El arte como terapia es una práctica poco difundida, pero los
especialistas aseguran que su uso facilita la expresión de sentimientos y
afectos, incentiva la creatividad, la atención, el aprendizaje de normas.
Además, fomenta el respeto, la solidaridad y la seguridad en niños con
hiperactividad, déficit de atención, discapacidades, trastornos emocionales o
patologías somáticas. Los terapeutas explican que hay un abanico de posibilidades que incluyen la música, la danza, el teatro y el dibujo. En todas, entran en juego el cuerpo, la imaginación, la creación y el proceso terapéutico. “Cualquier niño se verá beneficiado con este tipo de intervención tanto a nivel psicoeducativo como también psicoterapéutico para aquellos que presentan algún tipo de dificultad”; explica Lidia Andrés, psiquiatra infanto-juvenil. Por este medio, indica, el niño puede controlar impulsos, ansiedades y temores.

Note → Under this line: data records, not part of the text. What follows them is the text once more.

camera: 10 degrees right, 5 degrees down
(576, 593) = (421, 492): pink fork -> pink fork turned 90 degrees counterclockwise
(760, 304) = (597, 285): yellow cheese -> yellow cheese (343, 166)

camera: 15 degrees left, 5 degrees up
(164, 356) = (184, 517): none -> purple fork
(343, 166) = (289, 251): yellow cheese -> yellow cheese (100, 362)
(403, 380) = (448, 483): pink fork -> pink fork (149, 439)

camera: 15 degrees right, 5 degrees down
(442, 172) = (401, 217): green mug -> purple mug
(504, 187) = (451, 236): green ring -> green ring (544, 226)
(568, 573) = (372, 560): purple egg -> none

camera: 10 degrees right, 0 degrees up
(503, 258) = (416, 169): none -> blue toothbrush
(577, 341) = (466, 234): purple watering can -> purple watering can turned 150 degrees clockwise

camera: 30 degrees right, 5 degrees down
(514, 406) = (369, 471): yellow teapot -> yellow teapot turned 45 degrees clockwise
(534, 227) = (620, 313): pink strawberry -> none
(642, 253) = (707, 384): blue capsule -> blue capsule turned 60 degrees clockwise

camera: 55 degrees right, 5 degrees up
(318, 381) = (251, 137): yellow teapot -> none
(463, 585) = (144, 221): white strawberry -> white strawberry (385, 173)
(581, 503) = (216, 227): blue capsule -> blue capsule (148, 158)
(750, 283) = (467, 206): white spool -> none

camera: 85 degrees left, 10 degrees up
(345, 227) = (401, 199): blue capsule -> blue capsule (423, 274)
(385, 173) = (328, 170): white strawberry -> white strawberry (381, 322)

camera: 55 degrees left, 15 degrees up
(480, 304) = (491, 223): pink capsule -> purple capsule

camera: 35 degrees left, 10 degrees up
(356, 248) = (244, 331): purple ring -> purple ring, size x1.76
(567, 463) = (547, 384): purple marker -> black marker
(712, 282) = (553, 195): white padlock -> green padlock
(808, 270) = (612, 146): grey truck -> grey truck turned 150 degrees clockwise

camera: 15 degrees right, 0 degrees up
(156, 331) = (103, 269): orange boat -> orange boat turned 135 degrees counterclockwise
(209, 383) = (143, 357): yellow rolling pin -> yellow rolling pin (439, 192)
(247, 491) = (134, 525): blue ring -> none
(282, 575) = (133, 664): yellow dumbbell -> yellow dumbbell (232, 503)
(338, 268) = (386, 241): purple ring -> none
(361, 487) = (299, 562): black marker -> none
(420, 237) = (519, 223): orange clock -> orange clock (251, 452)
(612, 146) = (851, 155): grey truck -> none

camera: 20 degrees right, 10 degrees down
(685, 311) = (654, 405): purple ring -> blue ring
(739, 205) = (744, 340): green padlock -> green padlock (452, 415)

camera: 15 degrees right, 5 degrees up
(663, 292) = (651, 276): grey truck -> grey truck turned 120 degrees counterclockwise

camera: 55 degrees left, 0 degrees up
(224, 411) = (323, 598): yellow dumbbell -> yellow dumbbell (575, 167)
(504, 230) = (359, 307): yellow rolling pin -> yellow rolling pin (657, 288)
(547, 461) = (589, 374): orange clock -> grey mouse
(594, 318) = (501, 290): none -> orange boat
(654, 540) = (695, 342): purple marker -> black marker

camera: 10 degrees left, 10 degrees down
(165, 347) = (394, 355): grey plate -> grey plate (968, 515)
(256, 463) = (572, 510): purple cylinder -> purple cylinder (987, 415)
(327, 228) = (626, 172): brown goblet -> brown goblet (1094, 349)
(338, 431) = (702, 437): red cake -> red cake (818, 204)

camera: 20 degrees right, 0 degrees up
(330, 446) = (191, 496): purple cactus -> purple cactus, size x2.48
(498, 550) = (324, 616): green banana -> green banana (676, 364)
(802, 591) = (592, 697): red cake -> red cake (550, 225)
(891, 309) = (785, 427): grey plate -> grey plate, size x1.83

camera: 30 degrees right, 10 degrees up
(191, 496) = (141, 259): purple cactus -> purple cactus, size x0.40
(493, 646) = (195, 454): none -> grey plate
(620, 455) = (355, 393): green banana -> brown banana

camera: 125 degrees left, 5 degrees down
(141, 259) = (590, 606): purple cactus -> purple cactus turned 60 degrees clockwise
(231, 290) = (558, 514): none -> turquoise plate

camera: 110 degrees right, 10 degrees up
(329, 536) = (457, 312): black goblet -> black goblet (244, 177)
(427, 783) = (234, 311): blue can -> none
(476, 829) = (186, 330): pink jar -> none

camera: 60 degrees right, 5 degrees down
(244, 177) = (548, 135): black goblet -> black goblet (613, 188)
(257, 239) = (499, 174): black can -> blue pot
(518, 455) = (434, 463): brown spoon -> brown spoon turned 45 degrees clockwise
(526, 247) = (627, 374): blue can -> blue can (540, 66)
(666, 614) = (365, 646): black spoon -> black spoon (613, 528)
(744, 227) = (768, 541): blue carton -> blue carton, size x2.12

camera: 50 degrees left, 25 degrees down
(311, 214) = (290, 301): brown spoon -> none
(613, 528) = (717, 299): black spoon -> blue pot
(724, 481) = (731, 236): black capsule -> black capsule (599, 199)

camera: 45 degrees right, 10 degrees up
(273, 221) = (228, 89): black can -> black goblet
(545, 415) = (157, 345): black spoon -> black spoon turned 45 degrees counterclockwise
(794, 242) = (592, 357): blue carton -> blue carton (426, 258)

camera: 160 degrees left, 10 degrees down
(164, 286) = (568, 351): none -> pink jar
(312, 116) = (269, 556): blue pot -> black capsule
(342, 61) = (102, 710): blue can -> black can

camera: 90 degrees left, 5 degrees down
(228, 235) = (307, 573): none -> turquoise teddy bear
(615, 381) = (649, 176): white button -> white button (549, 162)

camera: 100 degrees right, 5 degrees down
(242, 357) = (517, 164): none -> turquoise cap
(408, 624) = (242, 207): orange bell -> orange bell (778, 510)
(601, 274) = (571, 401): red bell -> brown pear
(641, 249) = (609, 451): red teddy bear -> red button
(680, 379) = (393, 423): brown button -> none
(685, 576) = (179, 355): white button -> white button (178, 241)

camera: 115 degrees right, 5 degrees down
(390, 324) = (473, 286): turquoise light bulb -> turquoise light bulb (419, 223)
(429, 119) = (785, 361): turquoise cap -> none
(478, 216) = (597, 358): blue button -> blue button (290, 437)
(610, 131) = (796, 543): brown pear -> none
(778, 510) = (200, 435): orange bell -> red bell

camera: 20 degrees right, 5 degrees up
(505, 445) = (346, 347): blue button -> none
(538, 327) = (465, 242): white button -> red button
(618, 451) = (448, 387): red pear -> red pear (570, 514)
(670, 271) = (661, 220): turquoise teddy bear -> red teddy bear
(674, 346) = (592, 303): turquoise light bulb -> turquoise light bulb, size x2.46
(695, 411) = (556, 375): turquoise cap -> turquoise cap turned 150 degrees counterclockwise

“Facilitar la expresión del mundo interno del niño favorece su
autoconocimiento, desarrolla su autoestima, mejora su comunicación e
interacción con pares y adultos, y desarrolla su creatividad”, agrega.
Para Analía Uribe, psicoterapeuta en Danza Movimiento, el objetivo es usar
herramientas que faciliten la expresión y comunicación de aspectos internos del
individuo, cuya puesta en palabras resulta dificultosa por diversas causas,
apelando a medios creativos y artísticos.
Según la Asociación Americana de Arte Terapia, hacer arte mejora el
bienestar físico, mental y emocional de las personas de toda edad. Ayuda a
resolver conflictos y problemas, a manejar el comportamiento, a reducir el
estrés, a fortalecer la autoestima, a mejorar la timidez y a alcanzar el
conocimiento de uno mismo. Se parte de la idea de que cuerpo y mente son
inseparables y que el movimiento trae cambios psicológicos que promueven la
salud.
Sacar los miedos
“A través de diferentes manifestaciones artísticas, y del teatro en
especial, pude observar cómo expresamos lo que guardamos en nuestro interior.
Nuestros conflictos, miedos, angustias, necesidades, frustraciones, anhelos y
sueños afloran más empáticamente cuando nos dejamos llevar por la obra que
estamos representando”, subraya Luciano Gazzero, artista y acompañante
terapéutico. Los chicos proyectan sus problemas en un títere o en un personaje.
Gazzero, profesor de teatro, cuenta que un niño de 8 años, participante de
un taller, desde un escenario les pidió a sus padres que no le mintieran.
“También recuerdo a María, de 7 años, que no tenía amigos y logró un lugar de
pertenencia, gracias a sus intervenciones humorísticas”.